Korrektur Lohnzettel 2006 und 2007

(Name und Sozialversicherungsnummer des Revisionswerbers)

Sehr geehrter Herr (...)!

Unter höflicher Bezugnahme auf unser vorvergangener Woche geführtes Telefonat dürfen wir Sie namens und im Auftrag unserer oa Mandantschaft ersuchen, die derzeit für Herrn (Name des Revisionswerbers) eingemeldeten Lohnzettel für die Jahre 2006 und 2007 zu stornieren bzw. auf Null zu stellen und die abgeführte Lohnsteuer auf unserem Finanzamtskonto (beim (Betriebsfinanzamt), unter der Steuernummer (der Dienstgeberin)) gutzuschreiben (...).

(...)"

8 Parteierklärungen sind nach der ständigen Rechtsprechung des Verwaltungsgerichtshofes, auf die sowohl im angefochtenen Erkenntnis als auch in der Revision Bezug genommen wird, nach ihrem objektiven Erklärungswert auszulegen. Es kommt darauf an, wie die Erklärung unter Berücksichtigung der konkreten gesetzlichen Regelung, des Verfahrenszweckes und der der Behörde vorliegenden Aktenlage objektiv verstanden werden muss. Bei undeutlichem Inhalt eines Anbringens ist die Absicht der Partei zu erforschen. Im Zweifel ist dem Anbringen einer Partei, das sie zur Wahrung ihrer Rechte stellt, nicht ein solcher Inhalt beizumessen, der ihr die Rechtsverteidigungsmöglichkeit nimmt.
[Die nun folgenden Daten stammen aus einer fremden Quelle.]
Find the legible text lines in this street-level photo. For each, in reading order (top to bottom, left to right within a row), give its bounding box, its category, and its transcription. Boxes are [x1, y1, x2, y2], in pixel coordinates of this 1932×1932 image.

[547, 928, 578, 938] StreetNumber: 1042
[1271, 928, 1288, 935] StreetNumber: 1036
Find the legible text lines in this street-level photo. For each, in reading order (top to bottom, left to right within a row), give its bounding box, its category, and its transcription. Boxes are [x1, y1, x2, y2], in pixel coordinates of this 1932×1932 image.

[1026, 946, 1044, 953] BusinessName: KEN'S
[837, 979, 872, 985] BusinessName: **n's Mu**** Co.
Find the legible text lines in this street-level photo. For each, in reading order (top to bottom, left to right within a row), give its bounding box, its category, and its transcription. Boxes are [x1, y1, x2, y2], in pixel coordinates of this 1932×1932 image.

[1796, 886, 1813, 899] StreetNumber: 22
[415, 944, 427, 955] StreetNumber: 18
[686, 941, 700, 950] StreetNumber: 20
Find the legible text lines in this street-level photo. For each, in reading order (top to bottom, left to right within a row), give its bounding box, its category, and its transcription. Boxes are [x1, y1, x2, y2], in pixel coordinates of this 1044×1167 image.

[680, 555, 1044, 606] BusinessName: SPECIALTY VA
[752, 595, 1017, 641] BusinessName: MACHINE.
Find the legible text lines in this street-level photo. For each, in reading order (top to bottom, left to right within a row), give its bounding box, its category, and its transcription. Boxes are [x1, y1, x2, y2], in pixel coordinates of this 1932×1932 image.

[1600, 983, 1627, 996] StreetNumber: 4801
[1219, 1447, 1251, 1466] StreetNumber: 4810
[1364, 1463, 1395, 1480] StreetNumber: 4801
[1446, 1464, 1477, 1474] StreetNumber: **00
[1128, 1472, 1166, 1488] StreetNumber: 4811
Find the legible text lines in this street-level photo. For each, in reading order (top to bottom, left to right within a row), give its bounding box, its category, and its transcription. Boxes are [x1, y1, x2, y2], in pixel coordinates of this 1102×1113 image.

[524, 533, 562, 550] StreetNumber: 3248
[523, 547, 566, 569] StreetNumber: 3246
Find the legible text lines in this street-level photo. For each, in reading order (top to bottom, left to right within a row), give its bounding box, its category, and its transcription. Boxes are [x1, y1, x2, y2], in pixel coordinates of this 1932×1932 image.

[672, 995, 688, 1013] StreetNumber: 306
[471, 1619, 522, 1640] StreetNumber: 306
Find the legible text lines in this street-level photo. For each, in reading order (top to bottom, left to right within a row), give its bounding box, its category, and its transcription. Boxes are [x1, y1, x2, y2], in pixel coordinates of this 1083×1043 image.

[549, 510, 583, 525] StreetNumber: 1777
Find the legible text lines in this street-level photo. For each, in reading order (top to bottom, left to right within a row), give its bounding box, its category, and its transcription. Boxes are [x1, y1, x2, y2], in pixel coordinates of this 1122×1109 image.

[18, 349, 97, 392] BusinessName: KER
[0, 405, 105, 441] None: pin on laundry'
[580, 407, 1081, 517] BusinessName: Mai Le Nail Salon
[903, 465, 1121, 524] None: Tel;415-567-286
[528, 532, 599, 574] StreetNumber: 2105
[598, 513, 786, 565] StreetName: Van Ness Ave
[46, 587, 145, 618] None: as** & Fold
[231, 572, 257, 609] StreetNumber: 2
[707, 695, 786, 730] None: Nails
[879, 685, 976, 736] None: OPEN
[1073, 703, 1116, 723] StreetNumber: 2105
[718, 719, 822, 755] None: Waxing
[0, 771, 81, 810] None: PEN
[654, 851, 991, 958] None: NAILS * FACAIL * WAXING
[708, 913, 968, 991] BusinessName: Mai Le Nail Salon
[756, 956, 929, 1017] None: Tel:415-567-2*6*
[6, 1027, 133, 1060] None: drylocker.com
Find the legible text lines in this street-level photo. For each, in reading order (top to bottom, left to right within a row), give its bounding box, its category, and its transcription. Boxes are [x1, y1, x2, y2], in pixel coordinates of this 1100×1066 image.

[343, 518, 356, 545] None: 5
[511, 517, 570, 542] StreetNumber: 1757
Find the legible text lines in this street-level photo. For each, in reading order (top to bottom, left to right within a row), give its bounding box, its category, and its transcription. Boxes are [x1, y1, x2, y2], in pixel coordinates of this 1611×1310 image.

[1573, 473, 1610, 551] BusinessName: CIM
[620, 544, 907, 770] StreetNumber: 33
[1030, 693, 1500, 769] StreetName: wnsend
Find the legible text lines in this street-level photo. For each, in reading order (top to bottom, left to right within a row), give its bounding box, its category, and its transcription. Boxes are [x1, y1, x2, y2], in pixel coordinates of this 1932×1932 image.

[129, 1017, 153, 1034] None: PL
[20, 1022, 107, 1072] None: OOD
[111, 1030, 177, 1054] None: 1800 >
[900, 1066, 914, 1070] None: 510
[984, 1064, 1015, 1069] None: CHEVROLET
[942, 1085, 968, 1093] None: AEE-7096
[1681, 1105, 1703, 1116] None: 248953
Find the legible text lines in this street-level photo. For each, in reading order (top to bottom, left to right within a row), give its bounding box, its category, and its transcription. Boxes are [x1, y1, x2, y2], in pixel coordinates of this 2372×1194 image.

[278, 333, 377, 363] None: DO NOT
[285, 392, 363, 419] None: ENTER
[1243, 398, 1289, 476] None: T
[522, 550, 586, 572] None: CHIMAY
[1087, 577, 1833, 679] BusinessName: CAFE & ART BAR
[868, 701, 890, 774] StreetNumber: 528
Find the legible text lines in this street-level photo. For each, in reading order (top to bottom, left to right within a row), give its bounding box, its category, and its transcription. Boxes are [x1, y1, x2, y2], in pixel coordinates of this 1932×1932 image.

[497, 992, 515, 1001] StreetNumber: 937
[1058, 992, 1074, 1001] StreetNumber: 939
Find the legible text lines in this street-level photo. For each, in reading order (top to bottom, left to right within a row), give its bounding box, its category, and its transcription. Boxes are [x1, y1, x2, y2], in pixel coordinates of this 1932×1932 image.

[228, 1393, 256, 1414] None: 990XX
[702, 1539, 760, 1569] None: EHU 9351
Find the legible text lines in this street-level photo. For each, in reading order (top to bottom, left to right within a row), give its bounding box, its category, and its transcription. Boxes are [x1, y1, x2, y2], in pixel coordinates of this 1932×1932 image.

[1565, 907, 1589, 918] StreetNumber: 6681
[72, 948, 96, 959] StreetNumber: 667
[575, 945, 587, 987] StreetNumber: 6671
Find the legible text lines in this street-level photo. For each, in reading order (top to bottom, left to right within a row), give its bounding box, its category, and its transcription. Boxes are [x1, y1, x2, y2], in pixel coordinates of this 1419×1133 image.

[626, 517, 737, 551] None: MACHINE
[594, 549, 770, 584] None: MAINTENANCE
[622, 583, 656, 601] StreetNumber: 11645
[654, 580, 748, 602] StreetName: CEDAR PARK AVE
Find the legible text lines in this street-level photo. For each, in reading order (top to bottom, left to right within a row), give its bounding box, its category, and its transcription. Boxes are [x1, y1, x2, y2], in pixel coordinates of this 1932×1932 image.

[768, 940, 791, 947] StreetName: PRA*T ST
Es besteht aber keine Befugnis oder Pflicht der Behörde, von der Partei tatsächlich nicht erstattete Erklärungen aus der Erwägung als erstattet zu fingieren, dass der Kontext des Parteienvorbringens die Erstattung der nicht erstatteten Erklärung nach behördlicher Beurteilung als notwendig, ratsam oder empfehlenswert erscheinen lässt (vgl. das Erkenntnis vom 24. September 2014, 2011/13/0082, mwN).

9 Nach dem objektiven Erklärungswert der streitgegenständlichen Eingabe vom 8. Februar 2011 ergibt sich, dass der steuerliche Vertreter der Dienstgeberin des Revisionswerbers für diese ein Ansuchen um Stornierung der Lohnzettel 2006 und 2007 eines ihrer Dienstnehmer (des Revisionswerbers) gestellt hat. Eine Auslegung bzw. Umdeutung, dass dies zudem als (erstmaliger) Antrag des (steuerlich vertretenen) Dienstnehmers auf Durchführung der Arbeitnehmerveranlagung gelten sollte, lässt der insoweit eindeutige Inhalt des Schreibens nicht zu. Grundsätzlich ist davon auszugehen, dass ein beruflicher Parteienvertreter, der einen Antrag im Namen eines Mandanten stellen möchte, dies auch klar zum Ausdruck bringt. Dass im vorliegenden Fall im Übrigen nicht beabsichtigt war, mit dem angesprochenen Schreiben zugleich die Durchführung der Arbeitnehmerveranlagung für den Revisionswerber zu beantragen, wird auch durch die Ausführungen in der Berufung bestätigt, wonach die "Abgabe einer Arbeitnehmerveranlagung" für das Jahr 2006 bis zum 31. Dezember 2011 zu keinem anderem Ergebnis geführt hätte, da der Lohnzettel zu diesem Zeitpunkt nach wie vor eine Steuerbemessungsgrundlage von EUR 22.394,66 ausgewiesen habe. Das Bundesfinanzgericht ist folglich mit seiner Ansicht, dass das Schreiben vom 8. Februar 2011 nicht als Antrag des Revisionswerbers auf Durchführung der Arbeitnehmerveranlagung zu werten sei, nicht von der Judikatur des Verwaltungsgerichtshofes abgewichen.

10 In der Revision werden keine Rechtsfragen aufgeworfen, denen im Sinne des Art. 133 Abs. 4 B-VG grundsätzliche Bedeutung zukäme. Die Revision war daher gemäß § 34 Abs. 1 und 3 VwGG zurückzuweisen.